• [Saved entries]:

┌──

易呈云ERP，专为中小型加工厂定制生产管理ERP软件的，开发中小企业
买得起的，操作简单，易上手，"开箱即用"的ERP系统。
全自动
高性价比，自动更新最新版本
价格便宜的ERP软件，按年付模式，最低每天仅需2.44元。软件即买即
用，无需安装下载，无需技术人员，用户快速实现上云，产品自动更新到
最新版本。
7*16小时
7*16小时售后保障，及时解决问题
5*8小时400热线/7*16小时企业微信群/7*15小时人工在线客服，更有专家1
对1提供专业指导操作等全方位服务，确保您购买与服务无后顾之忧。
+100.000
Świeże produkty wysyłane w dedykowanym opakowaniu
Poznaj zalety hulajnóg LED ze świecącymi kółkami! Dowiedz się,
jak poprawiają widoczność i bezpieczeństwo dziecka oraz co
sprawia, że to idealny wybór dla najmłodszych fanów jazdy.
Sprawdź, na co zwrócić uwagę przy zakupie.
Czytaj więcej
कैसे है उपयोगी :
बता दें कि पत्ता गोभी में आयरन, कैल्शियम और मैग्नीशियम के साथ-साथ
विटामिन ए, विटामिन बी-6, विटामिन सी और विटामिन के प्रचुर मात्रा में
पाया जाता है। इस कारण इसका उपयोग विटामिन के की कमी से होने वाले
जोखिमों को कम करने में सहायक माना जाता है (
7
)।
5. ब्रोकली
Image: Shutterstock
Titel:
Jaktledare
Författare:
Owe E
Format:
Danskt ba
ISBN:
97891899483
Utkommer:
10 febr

└──
┌──

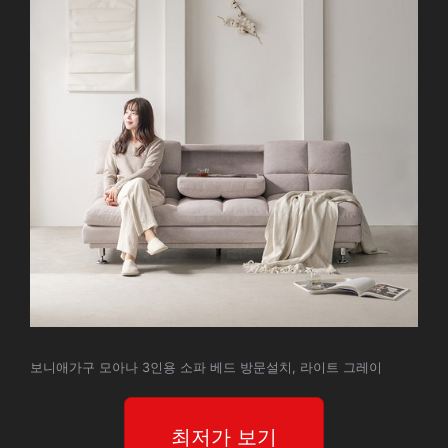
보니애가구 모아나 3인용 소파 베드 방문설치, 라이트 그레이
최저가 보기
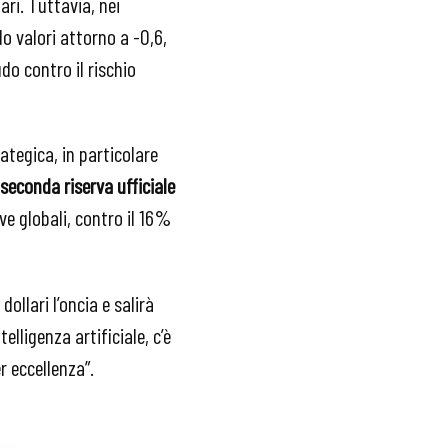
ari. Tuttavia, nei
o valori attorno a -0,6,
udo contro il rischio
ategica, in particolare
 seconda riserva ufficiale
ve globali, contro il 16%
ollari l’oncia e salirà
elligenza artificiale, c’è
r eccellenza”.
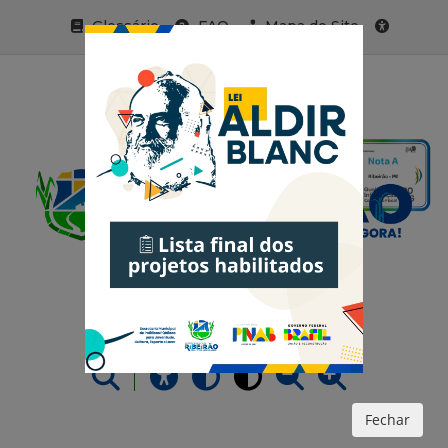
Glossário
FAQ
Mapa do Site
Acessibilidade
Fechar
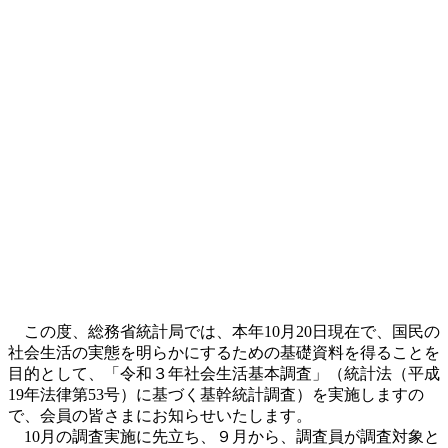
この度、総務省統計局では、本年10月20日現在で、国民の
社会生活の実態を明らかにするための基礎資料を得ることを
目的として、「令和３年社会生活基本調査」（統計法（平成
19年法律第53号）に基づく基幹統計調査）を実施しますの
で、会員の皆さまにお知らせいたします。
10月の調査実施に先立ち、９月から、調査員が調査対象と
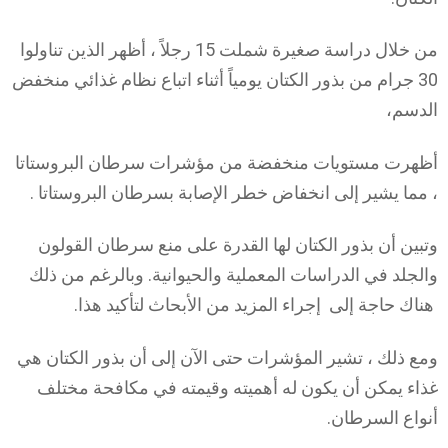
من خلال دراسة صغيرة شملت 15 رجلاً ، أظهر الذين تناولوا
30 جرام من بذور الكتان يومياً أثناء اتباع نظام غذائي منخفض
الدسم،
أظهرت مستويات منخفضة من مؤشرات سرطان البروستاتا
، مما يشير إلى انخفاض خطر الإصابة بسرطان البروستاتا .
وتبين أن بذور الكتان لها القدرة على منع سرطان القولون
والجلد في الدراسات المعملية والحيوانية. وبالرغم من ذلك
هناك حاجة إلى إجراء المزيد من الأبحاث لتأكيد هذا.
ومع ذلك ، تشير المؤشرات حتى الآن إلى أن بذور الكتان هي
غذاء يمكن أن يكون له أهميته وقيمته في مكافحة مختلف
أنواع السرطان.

└──
┌──

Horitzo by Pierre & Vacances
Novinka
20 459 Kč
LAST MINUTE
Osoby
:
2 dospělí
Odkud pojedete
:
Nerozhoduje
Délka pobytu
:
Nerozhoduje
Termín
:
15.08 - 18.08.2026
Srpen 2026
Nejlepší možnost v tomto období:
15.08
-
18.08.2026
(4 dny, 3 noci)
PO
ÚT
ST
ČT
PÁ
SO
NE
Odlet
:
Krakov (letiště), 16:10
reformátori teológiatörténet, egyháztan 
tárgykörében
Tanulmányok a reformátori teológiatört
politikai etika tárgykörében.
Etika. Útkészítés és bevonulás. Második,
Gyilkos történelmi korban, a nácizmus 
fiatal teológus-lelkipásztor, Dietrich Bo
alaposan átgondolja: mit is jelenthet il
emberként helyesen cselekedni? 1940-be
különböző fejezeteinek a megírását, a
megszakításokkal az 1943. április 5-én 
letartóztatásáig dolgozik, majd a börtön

└──

• [To do]: Your reply should be one number, the count of lines in the data that include the word "tárgykörében".

• [Answer to this exercise]: 2